I began by playing free. My first inclination as a two year old drummer was to play my yard sale Ludwigs free of mathematical confines. My cacophonous “stream of consciousness” creations were accompanied by cheeky laughter and a grin. One could say my source of merriment in this entropy was my mockery of form and structure, which I found quite humorous. Although endearing, I doubt I had any knowledge of musical structures worthy of mocking. One could also say it emanated from the simple joy of playing, which one can experience without technical prerequisites. I have realized time and time again that simple jubilation in creation has been the enduring driving force behind my career as a musician.
I have come to realize that my creative tendencies are misaligned with the intentions of most popular music. My unchanging goal is to expose the listener to beauty, while most popular artists aim to trigger a release of dopamine. I believe these tendencies stem from my first true musical inspiration. I heard the progressive rock band Rush at the impressionable age of ten. I found their music strange and unorthodox. Odd time signatures gave their rhythmic passages a “skipping record” type groove, which I found very intriguing. Their vocal melodies were based on awkward, almost alien movement. Some first time listeners have found these attributes annoying or off putting, while I found them strangely beautiful. I found this concept of musical “mystery” very appealing. As my musical career progresses, I fall more in love with what I do not understand.
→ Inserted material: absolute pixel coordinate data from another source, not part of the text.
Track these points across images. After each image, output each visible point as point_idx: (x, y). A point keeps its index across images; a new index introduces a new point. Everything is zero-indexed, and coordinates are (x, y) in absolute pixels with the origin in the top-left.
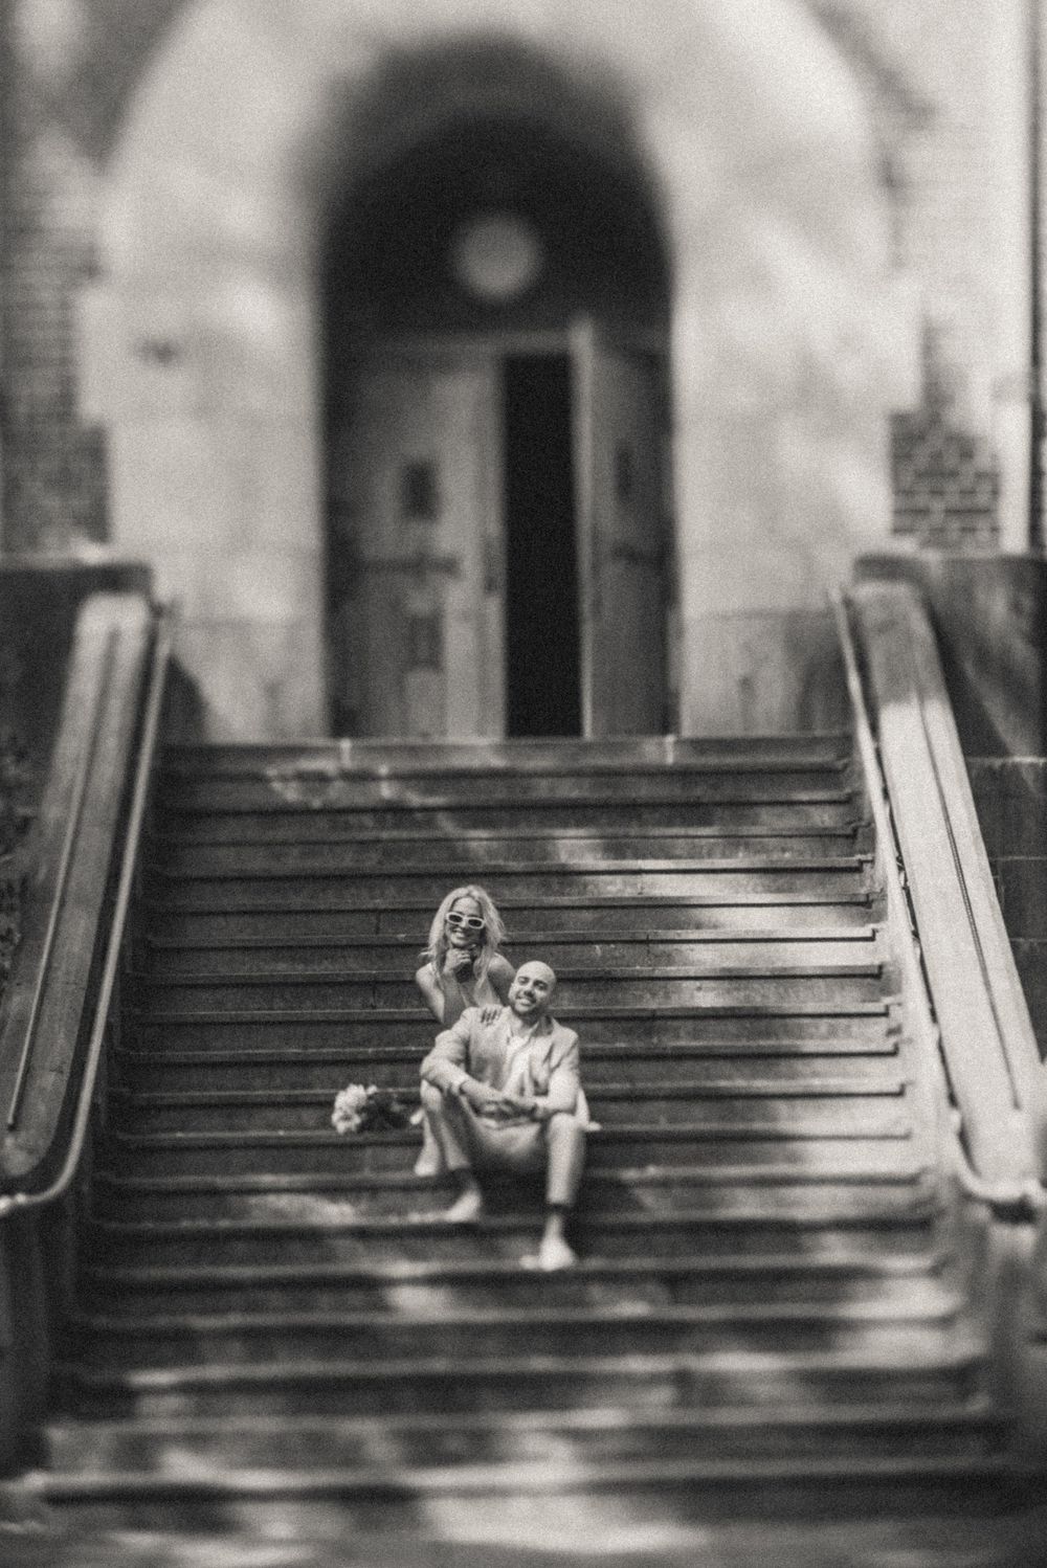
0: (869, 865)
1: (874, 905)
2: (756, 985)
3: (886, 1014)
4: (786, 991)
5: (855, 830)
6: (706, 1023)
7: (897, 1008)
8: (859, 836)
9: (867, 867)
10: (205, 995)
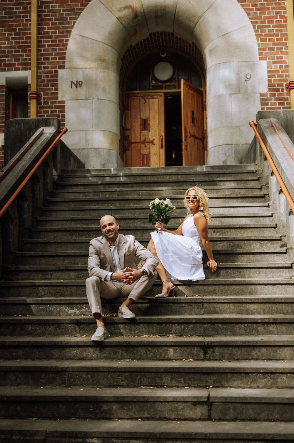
0: (267, 196)
1: (270, 207)
2: (233, 230)
3: (280, 240)
4: (244, 233)
5: (262, 187)
6: (216, 243)
7: (284, 237)
8: (263, 188)
9: (266, 196)
10: (51, 234)
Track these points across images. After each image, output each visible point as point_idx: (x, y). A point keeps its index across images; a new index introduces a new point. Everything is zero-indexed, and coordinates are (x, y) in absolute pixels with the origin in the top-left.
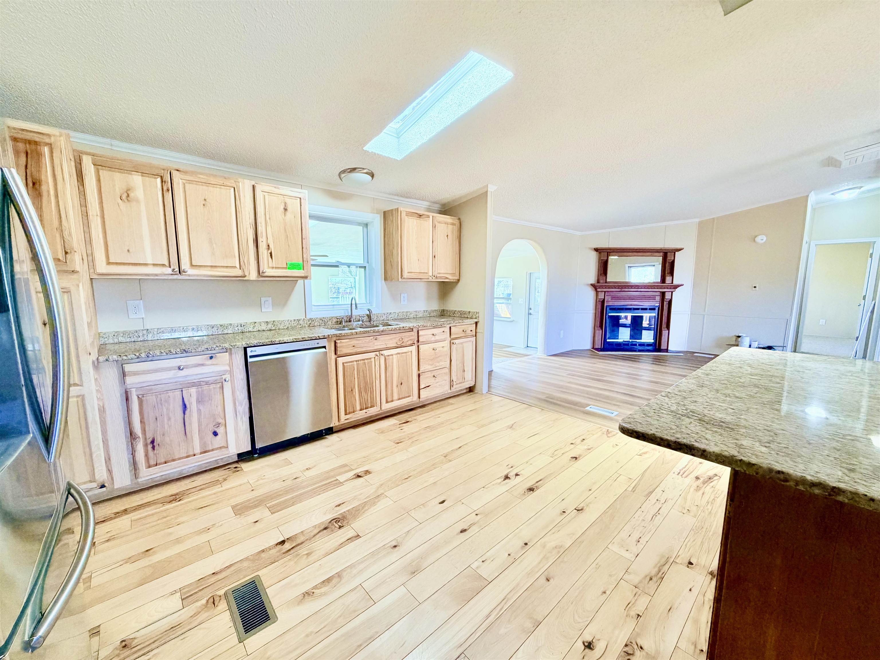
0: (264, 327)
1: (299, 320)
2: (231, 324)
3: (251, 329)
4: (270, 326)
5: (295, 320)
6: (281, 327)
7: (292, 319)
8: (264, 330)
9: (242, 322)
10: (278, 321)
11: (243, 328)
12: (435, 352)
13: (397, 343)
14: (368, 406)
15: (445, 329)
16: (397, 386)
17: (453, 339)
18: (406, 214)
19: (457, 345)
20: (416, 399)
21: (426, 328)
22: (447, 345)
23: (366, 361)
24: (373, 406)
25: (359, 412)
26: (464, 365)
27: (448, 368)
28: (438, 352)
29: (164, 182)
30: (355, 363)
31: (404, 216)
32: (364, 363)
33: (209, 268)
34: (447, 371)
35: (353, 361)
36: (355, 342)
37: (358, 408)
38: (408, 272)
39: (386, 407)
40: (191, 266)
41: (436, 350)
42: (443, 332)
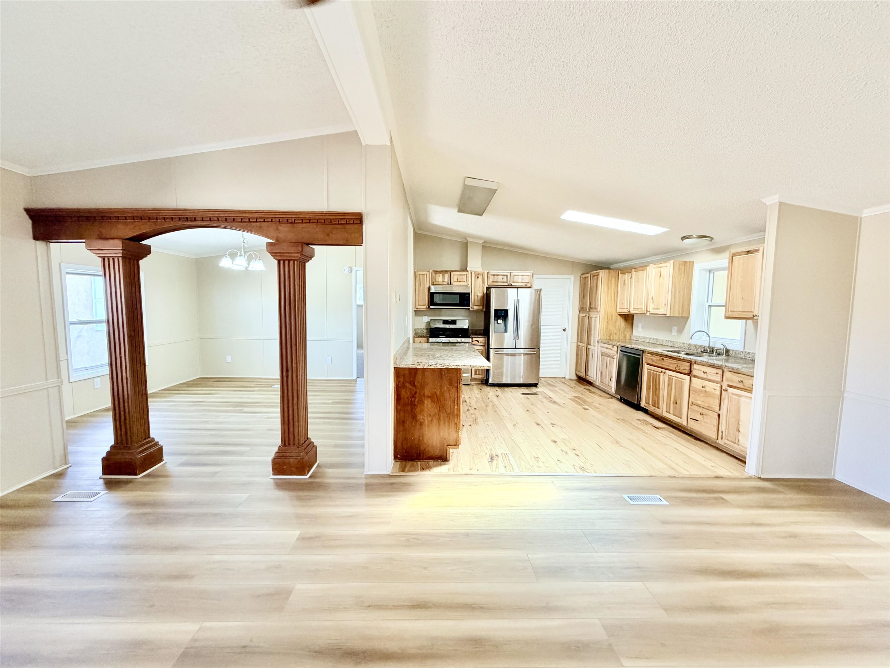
0: (669, 344)
1: (684, 344)
5: (682, 343)
9: (663, 339)
10: (676, 342)
11: (662, 342)
12: (706, 391)
13: (675, 368)
14: (656, 406)
15: (720, 372)
16: (673, 403)
17: (729, 386)
18: (734, 255)
19: (733, 394)
20: (685, 424)
21: (702, 364)
22: (719, 389)
23: (657, 373)
24: (658, 408)
25: (651, 406)
26: (738, 424)
27: (719, 415)
28: (709, 392)
29: (631, 275)
30: (652, 371)
31: (732, 257)
32: (656, 374)
33: (636, 310)
34: (717, 417)
35: (652, 370)
36: (653, 358)
37: (651, 403)
38: (731, 311)
39: (665, 415)
40: (634, 309)
41: (707, 389)
42: (717, 373)
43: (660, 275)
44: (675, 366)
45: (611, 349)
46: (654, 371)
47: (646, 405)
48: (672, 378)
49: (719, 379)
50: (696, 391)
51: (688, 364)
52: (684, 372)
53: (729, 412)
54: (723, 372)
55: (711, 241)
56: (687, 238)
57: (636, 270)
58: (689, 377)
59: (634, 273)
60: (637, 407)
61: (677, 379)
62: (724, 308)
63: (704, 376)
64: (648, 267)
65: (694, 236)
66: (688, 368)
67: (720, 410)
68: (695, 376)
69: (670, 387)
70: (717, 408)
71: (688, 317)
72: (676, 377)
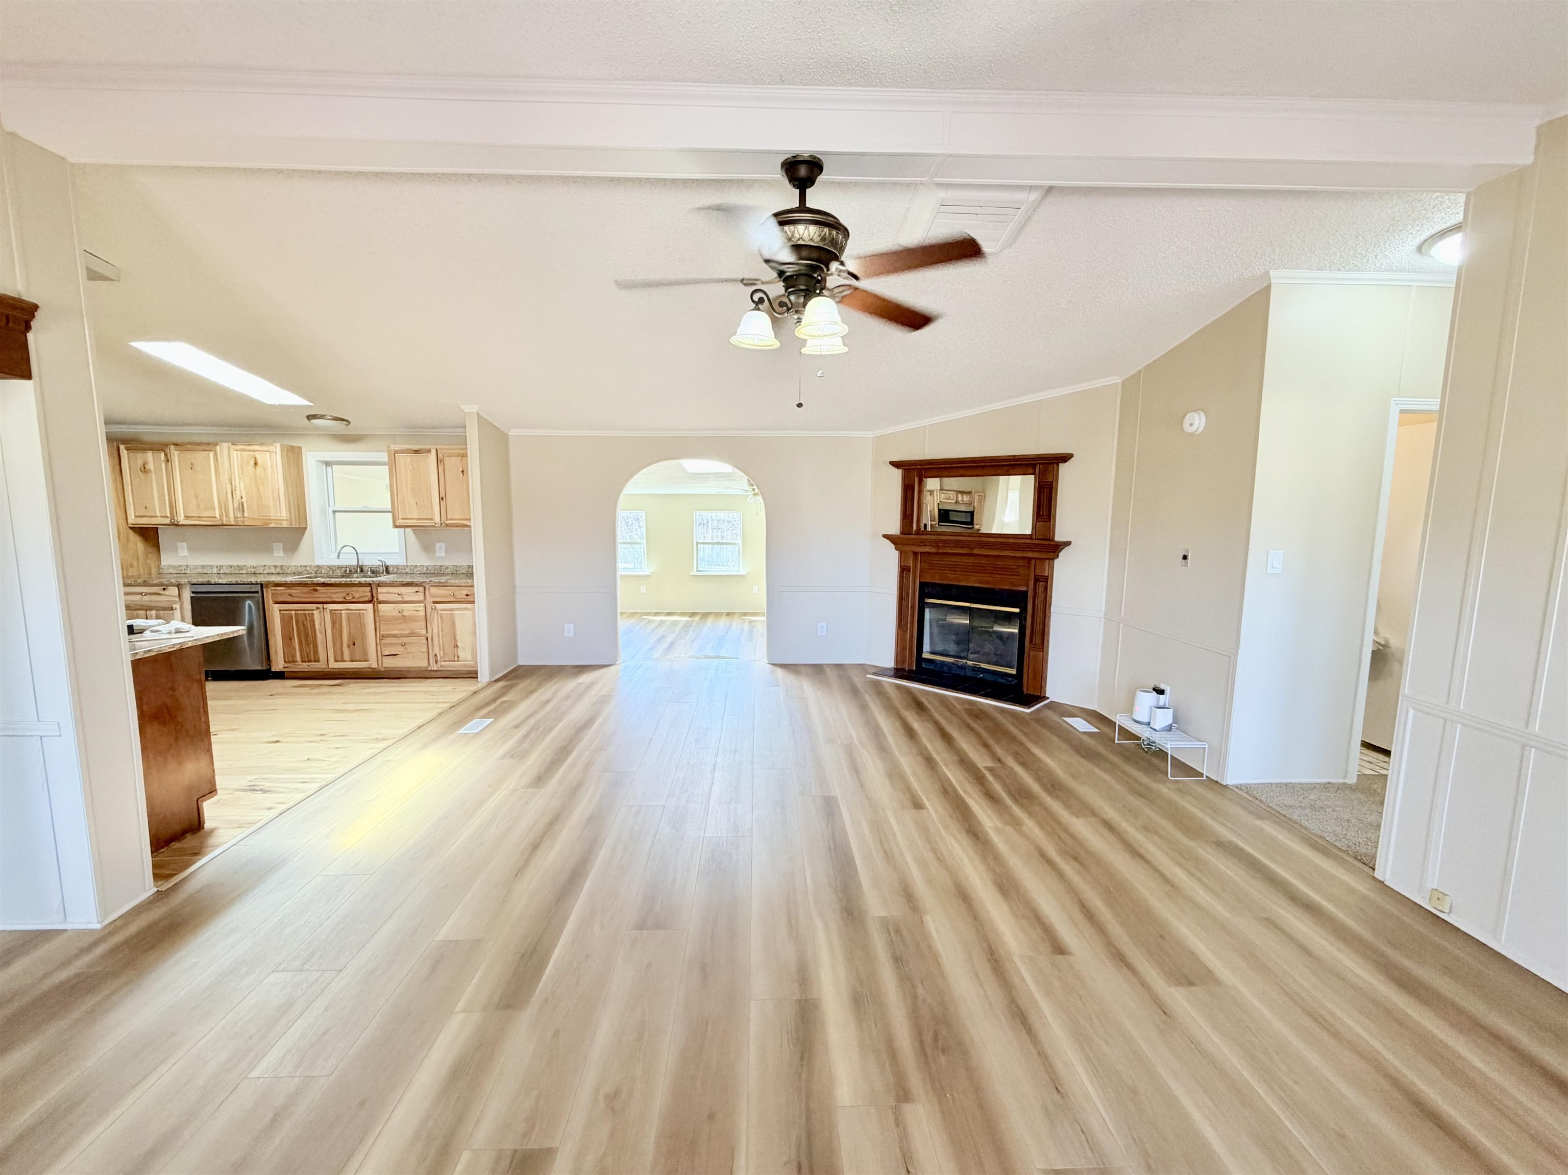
0: (273, 571)
1: (306, 566)
2: (245, 566)
3: (261, 572)
4: (278, 570)
5: (301, 566)
6: (289, 572)
7: (299, 564)
8: (272, 574)
9: (255, 564)
10: (286, 566)
11: (254, 570)
12: (403, 616)
13: (344, 598)
14: (312, 659)
15: (421, 589)
16: (349, 646)
17: (435, 602)
18: (396, 452)
19: (442, 610)
20: (374, 665)
21: (392, 585)
22: (423, 608)
23: (306, 612)
24: (317, 661)
25: (300, 663)
26: (455, 639)
27: (427, 639)
28: (408, 616)
29: (166, 455)
30: (293, 612)
31: (395, 454)
32: (305, 614)
33: (197, 518)
34: (425, 641)
35: (292, 610)
36: (292, 591)
37: (298, 658)
38: (402, 519)
39: (334, 665)
40: (185, 517)
41: (405, 613)
42: (417, 592)
43: (256, 464)
44: (344, 594)
45: (159, 594)
46: (295, 610)
47: (286, 665)
48: (341, 613)
49: (420, 597)
50: (389, 620)
51: (368, 589)
52: (360, 600)
53: (442, 631)
54: (425, 589)
55: (347, 425)
56: (318, 418)
57: (178, 448)
58: (371, 605)
59: (176, 453)
60: (266, 674)
61: (349, 612)
62: (390, 514)
63: (400, 599)
64: (218, 447)
65: (328, 417)
66: (369, 594)
67: (427, 633)
68: (380, 603)
69: (337, 626)
70: (424, 632)
71: (306, 528)
72: (347, 610)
I have been fascinated with the process of creating records since I recorded a hardcore punk album at age sixteen. While working on this project, I realized that every musical and technical choice is an influence on the final sound of the product. For this reason, the creative process is consistently very intense. For example, I have driven myself mad over certain sounds that do not work in the big picture. To remain persistent with my intention of inspiring beauty, I always require myself to exhaust every option, meticulously fine tuning sounds for lengths of time that some may call ridiculous. This diligent practice results in original sounds that achieve my unvarying goal.
When I entered Berklee as an anxious, self conscious high school graduate, my mind was plagued with an unrealistic plan for success. The strategy I had concocted included playing with the most popular musicians in order to make myself known to them. Oftentimes I did not enjoy the presence of these musicians nor create any interesting music with them. I had been much more creatively successful with
more “unknown” musicians, whom I connected with on a musical level. I have since realized that in order to become a well known musician, one needs to be unique, skilled, and reliable. One must create their own distinct sound, and bring others into their paradigm. I have learned that it is not about leeching from the successful, but building yourself up to their level. I am now nineteen years old, and my own boss. I am making a name for myself in the Berklee community as a an intensely passionate artist and a prime mover. Although it has now been seventeen years since I first passionately beat on the yard-sale Ludwigs, the same inner flame of joy drives me to be, rather than to appear to be.